Sunday, 04 January, 2004

Century Ride

I had planned to ride 100 miles on Thursday, but changed my plans when we decided to spend New Year's Eve dancing.  Instead, I did it yesterday.  I was a little concerned about my ability to ride that far, considering that the furthest I've ridden since last March is just under 70 miles.  I set out yesterday morning at about 10:30 for 7 hours on the bike.  I managed to do things right this time:  maintained a steady pace, ate regularly, and drank plenty of fluids.  Other than a little nausea from too much Gatorade, I felt pretty good.  After a big plate of spaghetti and a couple of Aleve for the aching legs, I crawled in bed and slept like a rock.  This morning I rode 32 miles to get the kinks out and except for my legs being a little tired, I felt fine.

I'm just a little over halfway through my training program.  I'm confident that if I stick with the program for the next 12 weeks, I'll have no trouble with the ride to south Texas at the end of March.

Friday, 02 January, 2004

RTF Pocket Guide

Author Sean M. Burke contacted me last month about his book RTF Pocket Guide, and was kind enough to have the publisher send me a copy.  RTF (Rich Text Format) is the markup language that Microsoft uses for many different things:  Office applications (including Exchange Server, if you can believe it), the rich text controls in Windows, and the old (really old now) Windows Help all use RTF.  Even in the presence of HTML and XML, RTF serves as a universal text format.  Many non-Microsoft applications support it.

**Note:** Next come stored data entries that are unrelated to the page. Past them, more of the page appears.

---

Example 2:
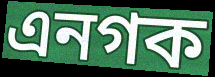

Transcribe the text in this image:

এনগক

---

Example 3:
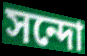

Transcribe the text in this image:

সন্দো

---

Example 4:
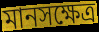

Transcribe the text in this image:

মানসক্ষেত্র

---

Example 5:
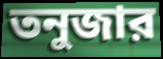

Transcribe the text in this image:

তনুজার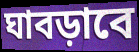
ঘাবড়াবে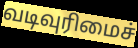
வடிவுரிமைச்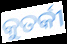
କୁତର୍କୀ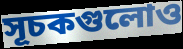
সূচকগুলোও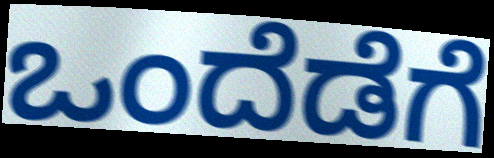
ಒಂದೆಡೆಗೆ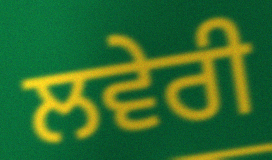
ਲਵੇਰੀ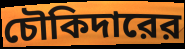
চৌকিদারেরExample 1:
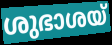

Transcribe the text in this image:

ശുഭാശയ്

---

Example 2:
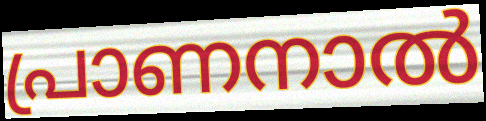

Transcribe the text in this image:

പ്രാണനാൽ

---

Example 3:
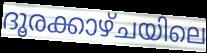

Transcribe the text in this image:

ദൂരക്കാഴ്ചയിലെ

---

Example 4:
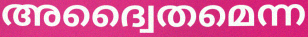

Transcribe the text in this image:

അദ്വൈതമെന്ന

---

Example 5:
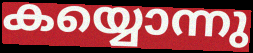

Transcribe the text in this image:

കയ്യൊന്നു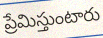
ప్రేమిస్తుంటారు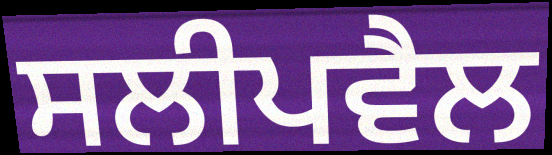
ਸਲੀਪਵੈਲ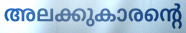
അലക്കുകാരന്റെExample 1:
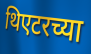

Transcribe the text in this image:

थिएटरच्या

The RTF Pocket Guide explains simple RTF:  the file format and basic commands, and also has a section on creating Windows Help files.  The book doesn't explain everything.  For that you want to study the RTF Specification.  (Oddly, Microsoft says that the current RTF Specification version number is 1.7, but version 1.6 is the latest version available on the site.)  This book will give you the information you need to get started, including a few sample programs written in Perl that generate RTF documents.  Noticeably absent is any information about parsing RTF, but that's understandable considering that the book is not intended to be exhaustive.  All in all, it's a great reference guide that I recommend for anybody who's working with RTF documents.

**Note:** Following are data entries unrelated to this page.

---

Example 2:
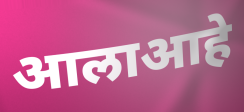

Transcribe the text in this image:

आलाआहे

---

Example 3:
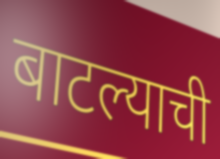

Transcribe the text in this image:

बाटल्याची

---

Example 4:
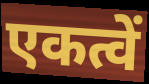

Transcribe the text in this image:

एकत्वें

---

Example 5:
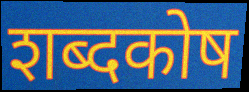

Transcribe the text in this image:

शब्दकोष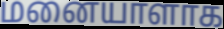
மனையாளாக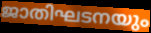
ജാതിഘടനയും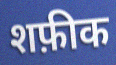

Thursday, 01 January, 2004

Happy New Year

Debra and I usually go to dinner and then spend a quiet evening at home on New Year's Eve.  We go to bed early and then wake up at midnight when people in the neighborhood start shooting off fireworks.  Last night we did something completely out of character:  following a good sushi dinner we went to a country and western nightclub with some friends for an evening of dancing.  I was the designated driver, so I limited myself to a single glass of champagne at midnight.  We had a great time dancing and talking with friends, and by the time we left at 2:00 there was almost nobody on the road.  I had originally planned to do a long bike ride today, but put it off because we didn't get to bed until 3:00.  I'm not as young as I used to be and I need my sleep.